世田谷区の公立小学校では、3年生と4年生で「外国語活動」、5年生と6年生で「外国語」という教科として英語が教えられています。

小学5年生から「外国語」の教科化に伴い、授業時数は3・4年生の35時間から倍の70時間に増えます。5年生になると「聞く」「話す」に加えて「読む」「書く」も学び、教科書を使って学習し通知表に成績がつきます。

世田谷区の公立中学校の英語教育

世田谷区の公立中学校では、デジタル教科書などICTも活用した英語教育が行われていますが、学校によって取り組みに違いがあるため、ある公立中学校の英語教育の取り組みを紹介します。

駒沢中学校

英語に関しては、少人数・習熟度別指少導が行われています。少人数・習熟度別指導では、25名以下の少人数で「発展コース」「向上コース」「定着コース」の3つのコースに分けて指導しています。生徒の実態に応じて、「定着+向上コース」と「発展コース」、「定着コース」と「向上+発展コース」という2コース展開もあり得ます。指定されたコースが自分に合わない場合は、もっと力を伸ばせるコースを話し合って、コース変更も可能です。

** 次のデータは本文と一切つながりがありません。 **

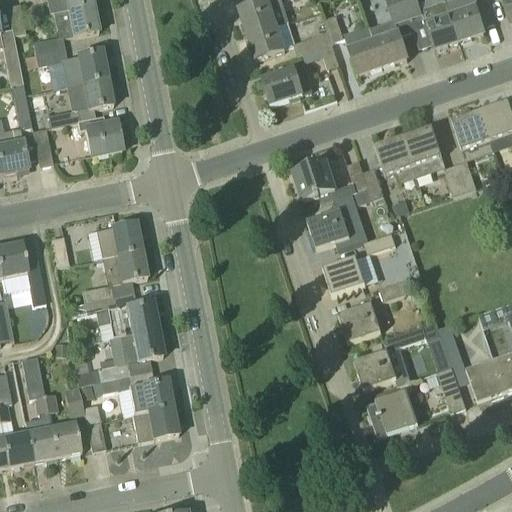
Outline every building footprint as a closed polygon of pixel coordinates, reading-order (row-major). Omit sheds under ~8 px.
[(47,0),(51,18),(53,18),(68,15),(92,10),(90,0),(47,0)] [(413,36),(408,23),(400,0),(383,0),(392,26),(369,34),(374,47),(383,73),(408,65),(399,40),(413,36)] [(423,13),(418,0),(400,0),(408,23),(422,18),(434,56),(459,48),(450,21),(445,6),(423,13)] [(511,30),(511,0),(502,4),(511,30)] [(281,3),(268,7),(268,6),(239,15),(247,41),(276,31),(289,27),(281,3)] [(13,40),(26,38),(20,9),(7,12),(12,34),(13,40)] [(92,10),(68,15),(53,18),(58,41),(32,47),(35,60),(64,54),(62,43),(73,41),(73,43),(98,38),(95,25),(96,25),(96,24),(95,24),(92,10)] [(450,21),(459,48),(484,39),(475,13),(450,21)] [(325,24),(333,47),(343,44),(336,21),(325,24)] [(331,48),(333,47),(325,24),(323,25),(327,36),(305,45),(293,49),(297,61),(320,52),(320,53),(331,49),(331,48)] [(285,56),(276,31),(247,41),(256,66),(285,56)] [(374,47),(369,34),(368,31),(343,39),(357,82),(383,73),(374,47)] [(0,44),(10,91),(11,91),(11,92),(23,90),(13,40),(12,34),(0,35),(0,44)] [(331,49),(320,53),(327,75),(339,71),(331,49)] [(35,60),(37,71),(61,67),(66,92),(107,83),(104,70),(105,70),(105,69),(104,69),(102,56),(77,61),(77,62),(66,64),(64,54),(35,60)] [(37,71),(35,60),(25,62),(27,73),(37,71)] [(300,101),(312,97),(304,71),(262,85),(270,111),(289,105),(290,108),(301,104),(300,101)] [(112,111),(110,98),(111,98),(111,97),(110,97),(107,83),(66,92),(70,115),(47,120),(50,133),(77,128),(78,128),(76,118),(112,111)] [(3,136),(0,136),(0,174),(1,180),(28,175),(20,134),(31,132),(23,90),(11,92),(19,133),(3,136)] [(480,117),(490,146),(511,138),(511,118),(508,107),(480,117)] [(452,126),(461,156),(490,146),(480,117),(452,126)] [(78,128),(77,128),(79,137),(85,135),(90,162),(122,156),(116,128),(104,131),(102,123),(78,128)] [(403,142),(413,172),(442,162),(432,133),(403,142)] [(52,170),(48,145),(46,134),(32,136),(39,173),(52,170)] [(396,178),(413,172),(403,142),(375,152),(385,181),(396,178)] [(465,166),(456,169),(465,197),(476,193),(467,167),(467,165),(465,166)] [(321,210),(340,204),(370,194),(364,177),(363,177),(359,166),(347,170),(353,189),(335,195),(326,168),(293,179),(303,208),(315,204),(315,205),(319,203),(321,210)] [(453,201),(465,197),(456,169),(445,173),(443,173),(444,175),(453,201)] [(364,177),(370,194),(374,205),(383,202),(374,174),(364,177)] [(374,205),(370,194),(340,204),(344,215),(374,205)] [(404,206),(391,209),(394,221),(406,218),(404,206)] [(349,244),(340,216),(307,227),(316,255),(349,244)] [(136,229),(96,236),(102,264),(141,256),(138,242),(139,242),(139,241),(138,241),(136,229)] [(367,259),(395,250),(391,239),(363,248),(367,259)] [(55,273),(68,270),(63,243),(50,246),(55,273)] [(0,253),(0,281),(1,284),(3,298),(29,293),(33,311),(46,308),(37,264),(25,266),(25,263),(23,263),(20,249),(0,253)] [(82,295),(84,308),(112,303),(110,291),(147,283),(144,271),(145,271),(145,270),(144,270),(141,256),(102,264),(107,290),(82,295)] [(332,302),(365,291),(356,263),(322,274),(332,302)] [(408,285),(379,295),(383,306),(411,296),(408,285)] [(112,303),(84,308),(87,320),(96,318),(98,330),(109,328),(112,343),(157,335),(154,321),(155,321),(155,320),(154,320),(151,307),(115,314),(112,303)] [(0,346),(12,344),(5,305),(0,306),(0,346)] [(509,326),(506,318),(511,316),(511,309),(478,321),(483,335),(509,326)] [(381,338),(371,310),(338,321),(348,349),(381,338)] [(382,346),(386,357),(400,353),(426,344),(427,347),(443,342),(440,333),(438,334),(436,328),(382,346)] [(440,333),(443,342),(451,370),(463,365),(450,330),(440,333)] [(109,344),(113,365),(114,370),(105,372),(76,378),(78,391),(99,386),(129,380),(127,369),(162,362),(160,349),(161,349),(160,348),(159,348),(157,335),(112,343),(109,344)] [(69,349),(55,349),(55,360),(68,361),(69,349)] [(363,396),(395,385),(386,357),(354,368),(363,396)] [(511,360),(494,367),(506,400),(511,397),(511,360)] [(47,418),(44,401),(36,362),(21,365),(28,404),(33,404),(38,424),(25,426),(27,439),(33,469),(56,464),(50,434),(47,418)] [(506,400),(494,367),(466,377),(478,409),(506,400)] [(466,414),(452,374),(437,379),(451,419),(466,414)] [(0,379),(0,426),(0,427),(9,425),(6,410),(11,408),(5,379),(0,379)] [(129,380),(99,386),(102,398),(128,393),(134,420),(132,420),(132,421),(172,413),(170,399),(171,399),(170,398),(169,398),(167,385),(131,393),(129,380)] [(91,389),(79,392),(82,405),(94,402),(91,389)] [(84,420),(83,412),(79,392),(65,395),(70,422),(84,420)] [(44,401),(47,418),(57,417),(54,400),(44,401)] [(417,431),(406,400),(368,413),(367,411),(366,411),(378,445),(379,445),(379,444),(417,431)] [(83,412),(84,420),(86,430),(99,427),(96,410),(83,412)] [(172,413),(132,421),(138,448),(178,440),(175,428),(176,428),(176,427),(175,427),(172,413)] [(105,455),(99,427),(86,430),(91,458),(105,455)] [(80,459),(75,429),(50,434),(56,464),(80,459)] [(33,469),(27,439),(3,443),(9,473),(33,469)] [(0,475),(9,473),(3,443),(0,444),(0,475)]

すべてのコースにおいて学習指導案・教材は同じものを使用しますが、文法事項の説明や題材へのアプローチの仕方、 教員の英語使用量・音読の回数などに変化をつけています。

駒沢中学校の実践例では、「定着コース」をより少数にして、「発展コース」「向上コース」を上限25名のクラス編成にしています。定着コースをより少人数にすることにより、個別指導・反復学習が充実します。

世田谷区の小学生海外派遣事業

世田谷区の小学生海外派遣事業

世田谷区では、小学生の海外派遣事業を行っています。派遣対象は、区内在住の小学5年生(約16名)で、派遣先はオーストラリアのパース市、バンバリー市です。

小学生の海外派遣の目的は、1)訪問国の生活及び文化や伝統について自分の目で確かめ肌で体
験し、国際的視野を広めること、2)外国で生活する人々や現地校の子どもたちとふれあい、人々の生活や文化に対する理解を深めること、3)海外派遣をきっかけに生活習慣の違いや日本の文化・伝統を見つめ直し、外国との違いに対する視野を広めることです。

オーストラリアに派遣された小学生たちは、オーストラリアの2都市でホームステイを体験します。インターネットの普及で、海外の事情についてさまざまなことが学べるようになりましたが、現地を訪れて自分の目で確かめ肌で体験することによってしか学べないこともありますね。

世田谷区の英語イベント情報

せたがや国際交流センターが、さまざまな国際交流の英語イベントを開催しています。世田谷区にはたくさんの外国人が住んでいて、せたがや国際交流センターが世田谷区在住の外国人と日本人が交流できる機会を作り、外国人の日本での生活をサポートしています。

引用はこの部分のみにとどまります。